## Records
>>>

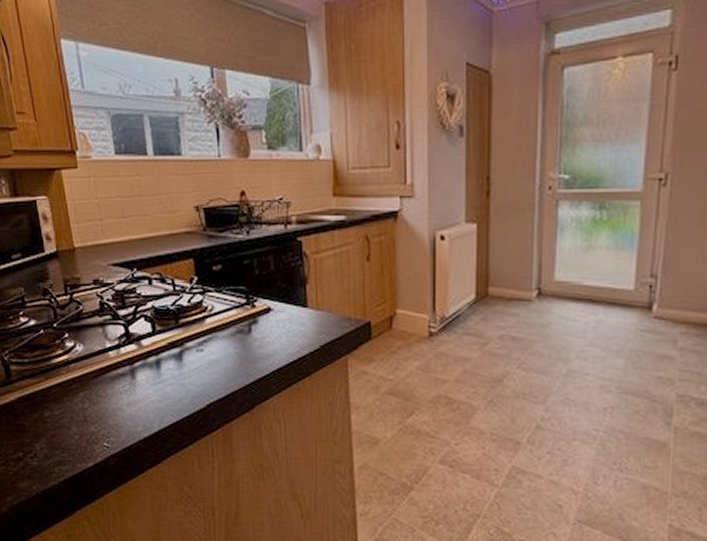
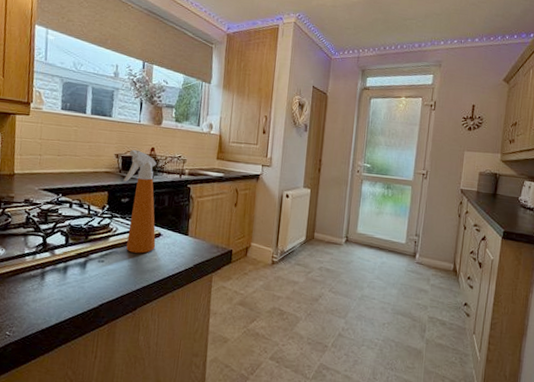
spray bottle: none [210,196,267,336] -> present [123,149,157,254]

<<<
>>>

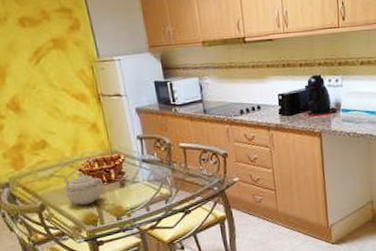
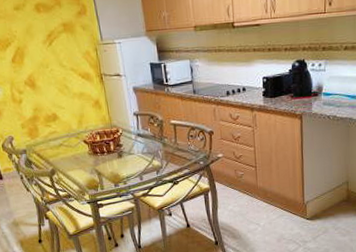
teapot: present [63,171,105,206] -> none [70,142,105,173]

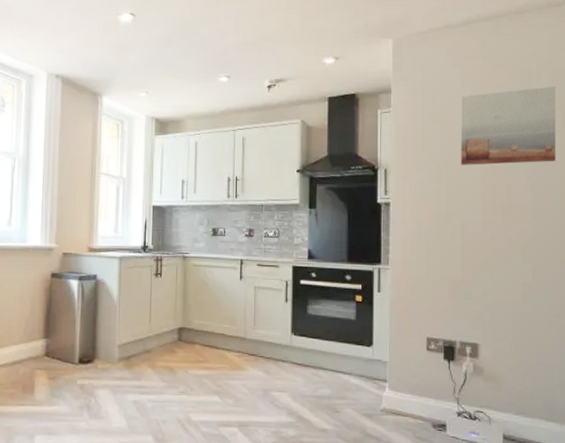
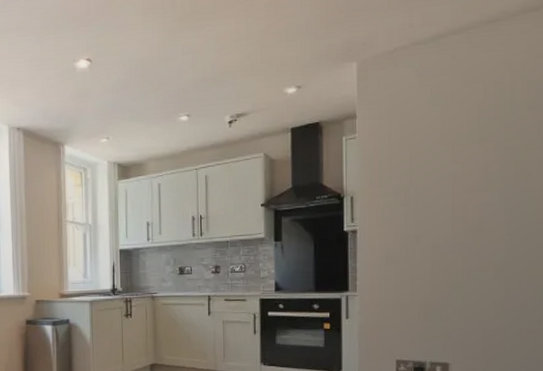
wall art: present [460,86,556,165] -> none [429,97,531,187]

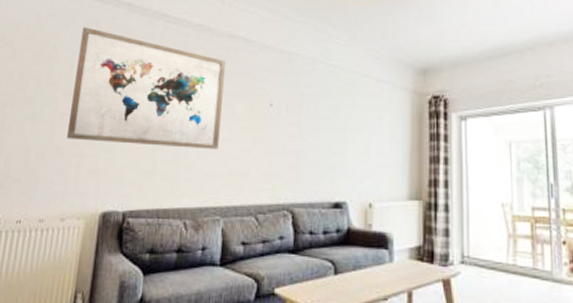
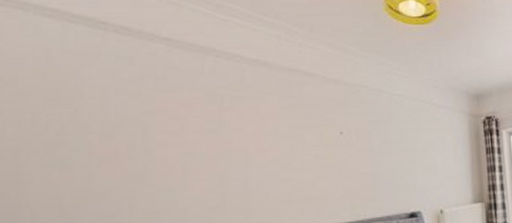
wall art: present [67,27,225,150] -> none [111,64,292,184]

<<<
>>>

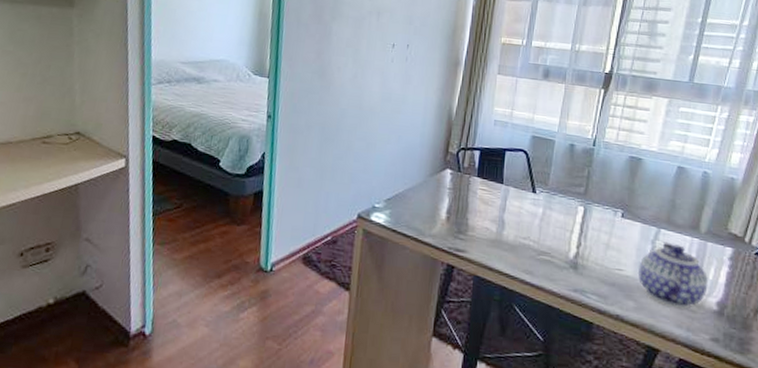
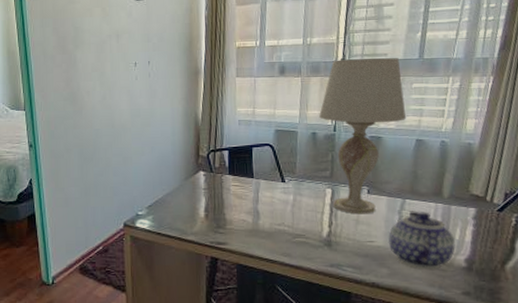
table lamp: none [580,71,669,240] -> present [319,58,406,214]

<<<

## To do
Return only the number of lines in the data above that hold the word "wall".

## Output below
2